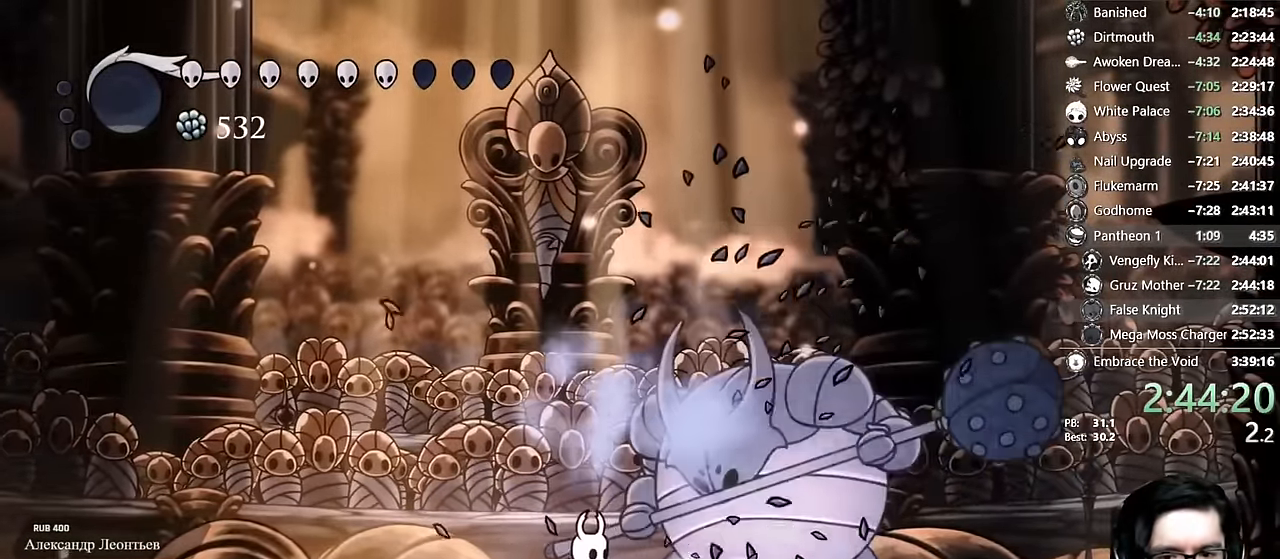
{"dt_ms": 500, "buttons": ["A", "DPAD_RIGHT"], "left_stick": "center", "right_stick": "center", "events": [[50, "X", "down"], [217, "X", "up"], [267, "A", "down"]]}
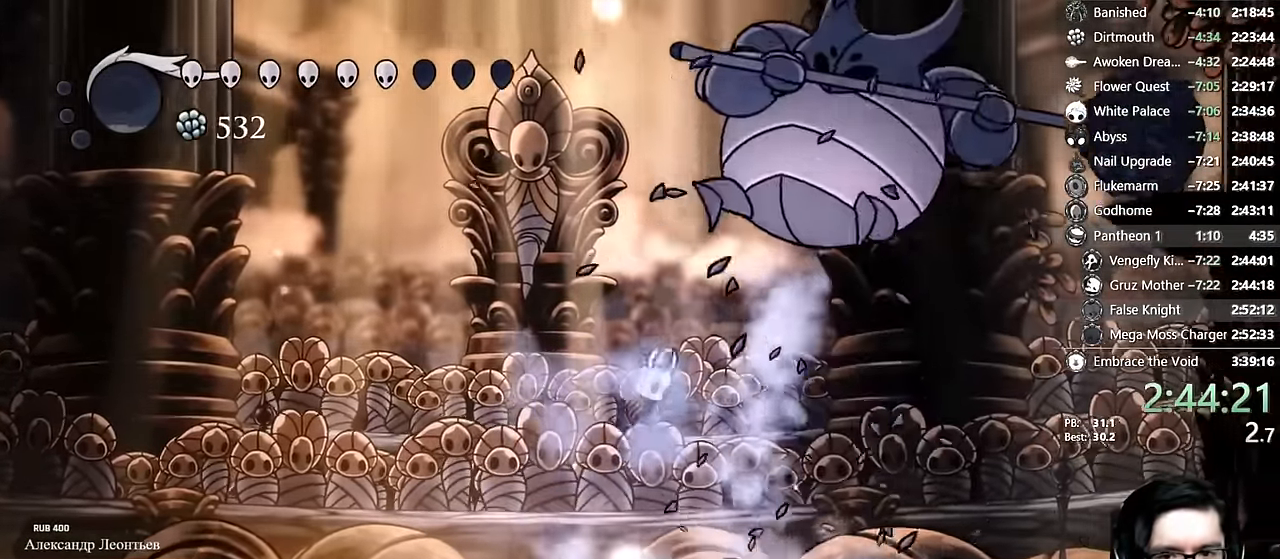
{"dt_ms": 1000, "buttons": ["DPAD_RIGHT"], "left_stick": "center", "right_stick": "center"}
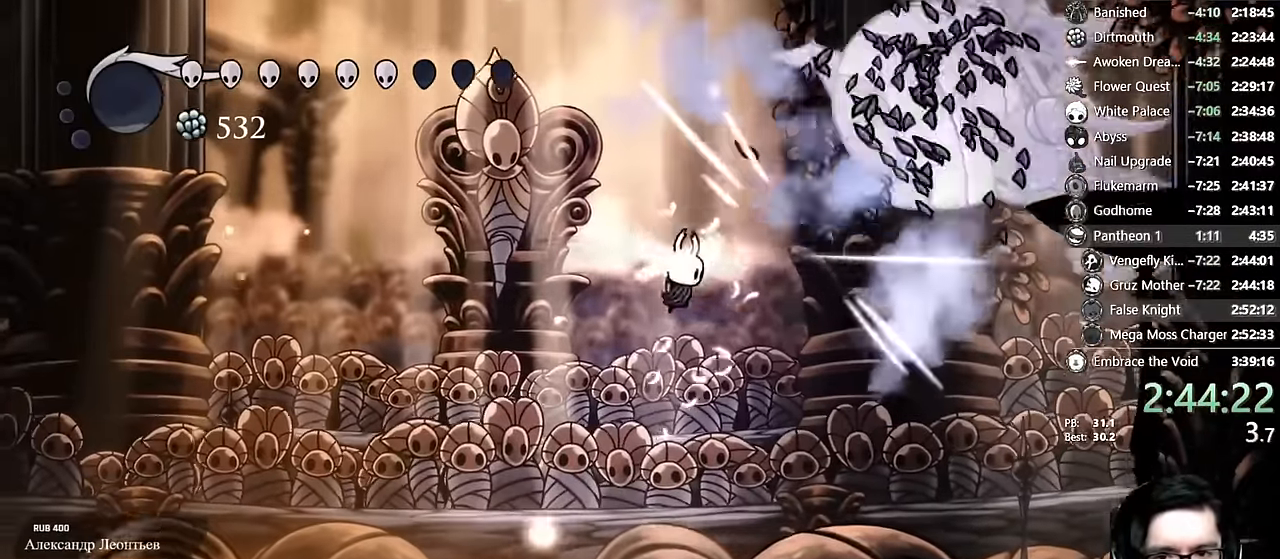
{"dt_ms": 500, "buttons": ["DPAD_LEFT"], "left_stick": "center", "right_stick": "center"}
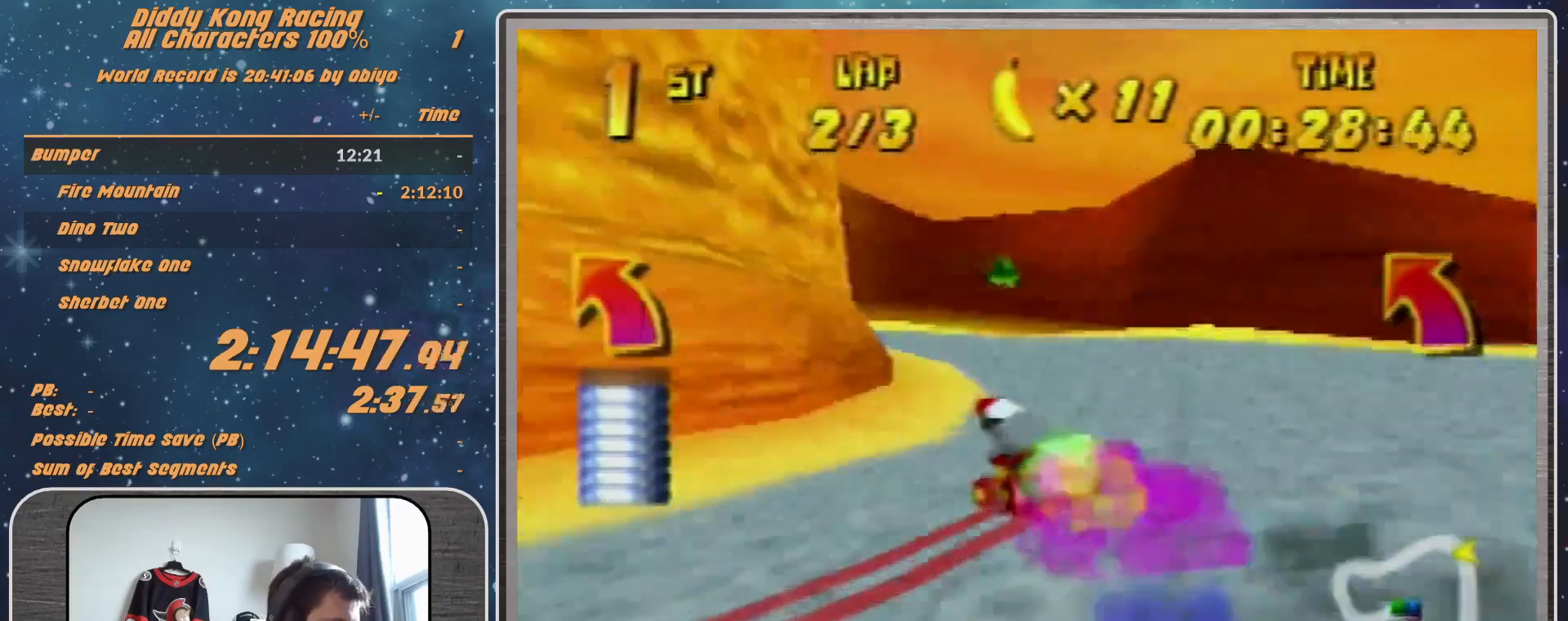
Gameplay with a controller (Nintendo layout); each line is a JSON object with the inputs held at the frame after it. "events" lists button and stick changes between this image and that frame as [ms after this image, input, new state], when the widget could be followed in between. Not read: L1 L3 R3.
{"buttons": [], "left_stick": "up-left", "events": []}
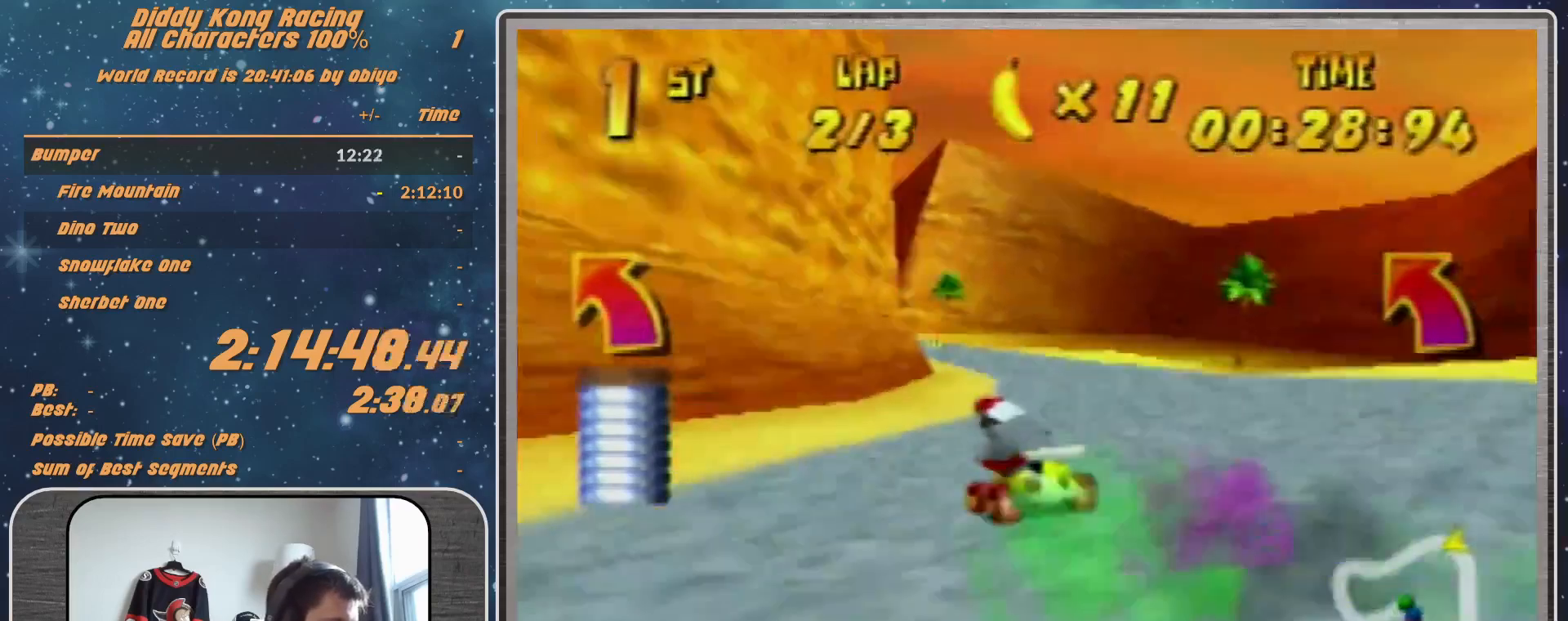
{"buttons": ["R1"], "left_stick": "up-left", "events": [[67, "A", "down"], [167, "A", "up"], [267, "A", "down"], [300, "A", "up"], [433, "A", "down"], [433, "R1", "down"], [467, "A", "up"]]}
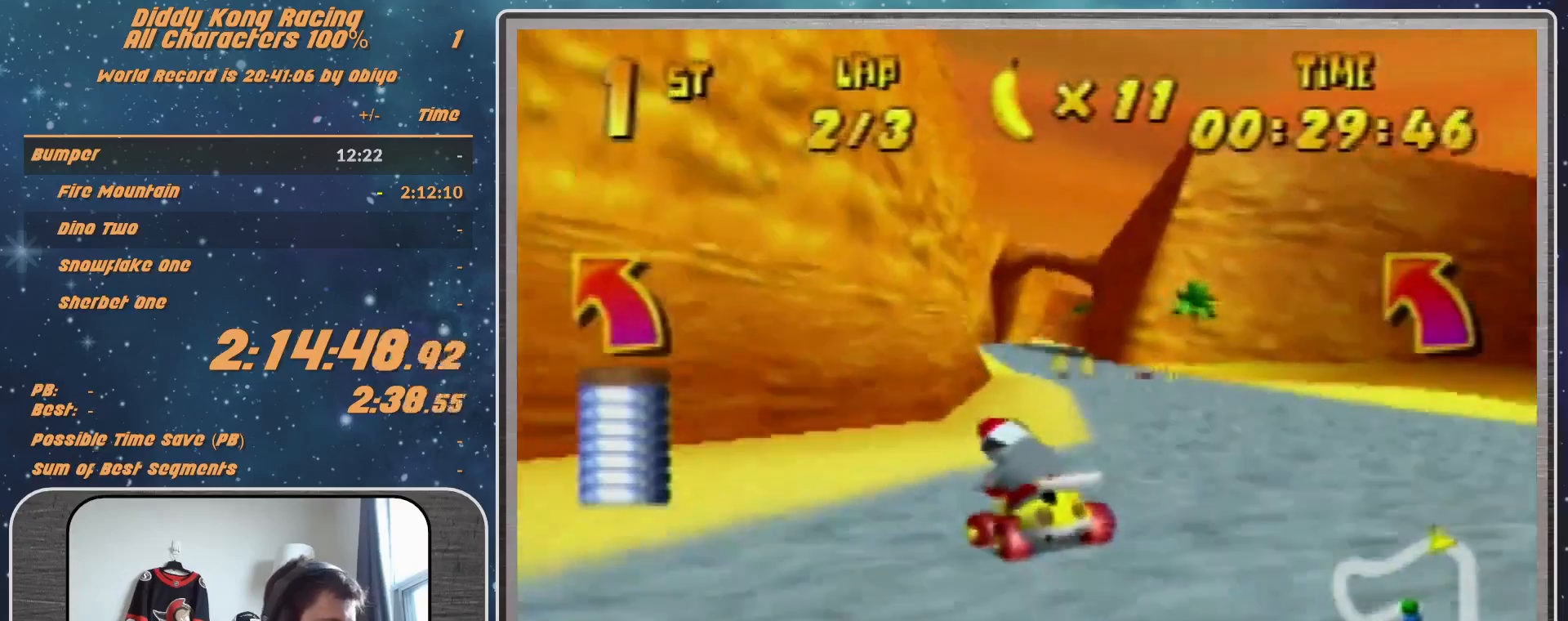
{"buttons": ["R1"], "left_stick": "up", "events": [[33, "A", "down"], [100, "A", "up"], [100, "left_stick", "up"], [200, "A", "down"], [200, "left_stick", "up-right"], [233, "A", "up"], [367, "A", "down"], [433, "A", "up"], [467, "left_stick", "up"]]}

----------------

Without the pictures, set down every entry exactly.

Answer to this task:
{"dt_ms": 500, "buttons": ["A", "DPAD_RIGHT"], "left_stick": "center", "right_stick": "center", "events": [[50, "X", "down"], [217, "X", "up"], [267, "A", "down"]]}
{"dt_ms": 1000, "buttons": ["DPAD_RIGHT"], "left_stick": "center", "right_stick": "center"}
{"dt_ms": 500, "buttons": ["DPAD_LEFT"], "left_stick": "center", "right_stick": "center"}
Gameplay with a controller (Nintendo layout); each line is a JSON object with the inputs held at the frame after it. "events" lists button and stick changes between this image and that frame as [ms after this image, input, new state], when the widget could be followed in between. Not read: L1 L3 R3.
{"buttons": [], "left_stick": "up-left", "events": []}
{"buttons": ["R1"], "left_stick": "up-left", "events": [[67, "A", "down"], [167, "A", "up"], [267, "A", "down"], [300, "A", "up"], [433, "A", "down"], [433, "R1", "down"], [467, "A", "up"]]}
{"buttons": ["R1"], "left_stick": "up", "events": [[33, "A", "down"], [100, "A", "up"], [100, "left_stick", "up"], [200, "A", "down"], [200, "left_stick", "up-right"], [233, "A", "up"], [367, "A", "down"], [433, "A", "up"], [467, "left_stick", "up"]]}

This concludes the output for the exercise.